BCG接種の行政処置が頻繁に改正されています。小中学校でのBCGの中止、乳幼児でのツ半なしでの接種、生後6か月未満での接種そして今回の生後1歳までの接種延期、標準接種年齢が生後5か月から8か月に変更という経過です。
根拠として結核発生が多くなったというわけではなく1歳未満にもっと必要なワクチンがあるため、やむをえず時期をおくらせる、というのが本当のところです。BCGに対する評価は専門家のなかでも分かれていますが、推進派の先生でも6ヶ月以降にずらすのは乳幼児の結核予防の立場からは全く意味がないと述べていて、今後中止に向かう可能性もあります。実際、BCG接種の根拠がどんどんうすれていて、推進する立場の人はいるのだろうかとさえ考える施策です。私も個人的には中止すべきだろう、と考えています。
上記の視点を根拠にしてBCG接種をやめてしまうのには早期すぎるという見解もあります。結核研究所の森先生によると、「BCG接種がなければ乳幼児の結核罹患率は米国の2倍、結核性髄膜炎、粟粒結核が年間10件程度発生するだろう、BCGの有効性は80%以上という根拠がある」、などとのべています。しかしこの根拠は乳幼児期早期に副作用を心配しながら接種することを前提にしています。
一方、結核研究所のHPでBCG接種政策として以下のような意見が掲載されていましたが不思議なことにこれが今では見ることはできなくなっています。なにか意図的なものを感じます。
以下にその内容を記します。
結核感染が少なくなれば、BCG接種の利益は少なくなる。従って、かつてはBCG接種を熱心に勧めていた国でも、今では中止した国も少なくない。スウェーデン・チェコ・フィンランド・ドイツ・イギリスなどである。これに、初めからBCG接種を導入しなかった米国やオランダを加えると、BCG接種を行っていない先進国のほうが多い。
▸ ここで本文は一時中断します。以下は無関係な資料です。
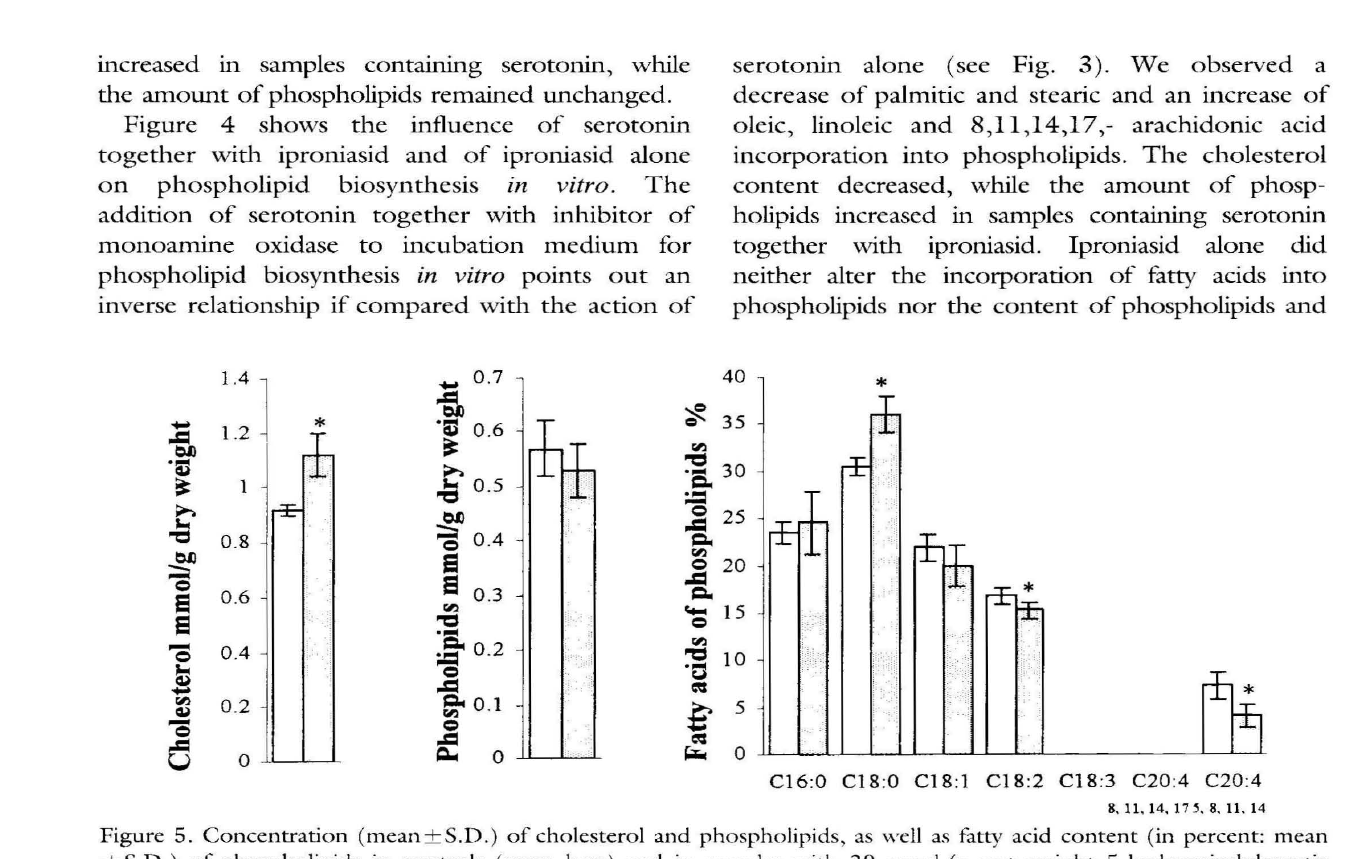
Figure 5. Concentration (mean ± S.D.) of cholesterol and phospholipids, as well as fatty acid content (in percent: mean ± S.D .) of phospholipids in controls (opcn bars) and in samples with 20 nmoljg wet weight 5-hydroxyindoleacetic acid (dottcd bars). Samples of rat liver tissue homogenates were used to test tor phospholipid biosynthesis in vitro. In cubation medium: Krebs-Ringer-phosphate buffer, containing 0.3% albumin (pH=7.4), fatty acid mixture and glycerol. Samples were incubated twice fo r 4 h at 37"C. *T he changc:s arc: statistically significant (p < 0.05-p < 0.001). Pteridines/ Vol. 9 / No.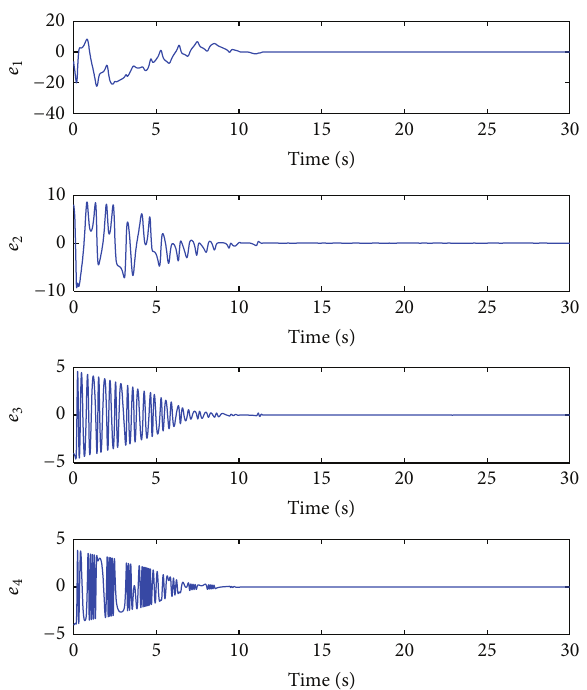
Figure 7: The states of the error dynamical system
わが国もそろそろ中止を考えるべき時が近づいている。問題は、何時、どのような条件が揃った地域から、どのようにして中止に踏み切るか、ハイリスクとして接種を続けるグループは何か、などである。既に中止した先進国から多くの報告が出ているので、これらを参考に、早急検討することが望まれる。
BCG接種を中止すれば、逆に強化しなければならない施策も少なくない。
常石敬一「結核と日本人―医療政策を検証する」のなかでこう述べています。「BCGの予防効果に頼りがちな日本の結核制圧政策は、患者を見つけ出し治療することが基本となっている米国の政策など、世界の他の国と比べてもかけ離れた部分がありました。日本でも考え直す時期にきています。」
日本の結核行政は、結核が過去の病気というイメージから専門医が少なくなってきていること、結核研究所中心の専門家集団の意見を聞かざろうえず、今さら効果の正確な調査は予算上無理だし、更に本来の結核患者を早期に見つけ、周囲に広げないという方向転換も無理ということで、従来のまま、あえて波風はたてずに1歳まで予防接種の期間を延ばす、ということにおちつくのでしょうか。少なくとも任意接種にして保育環境などを考慮しながら選択制とし、乳児健診の時に強制的に施行する現行の方法はやめてもらいたいものです。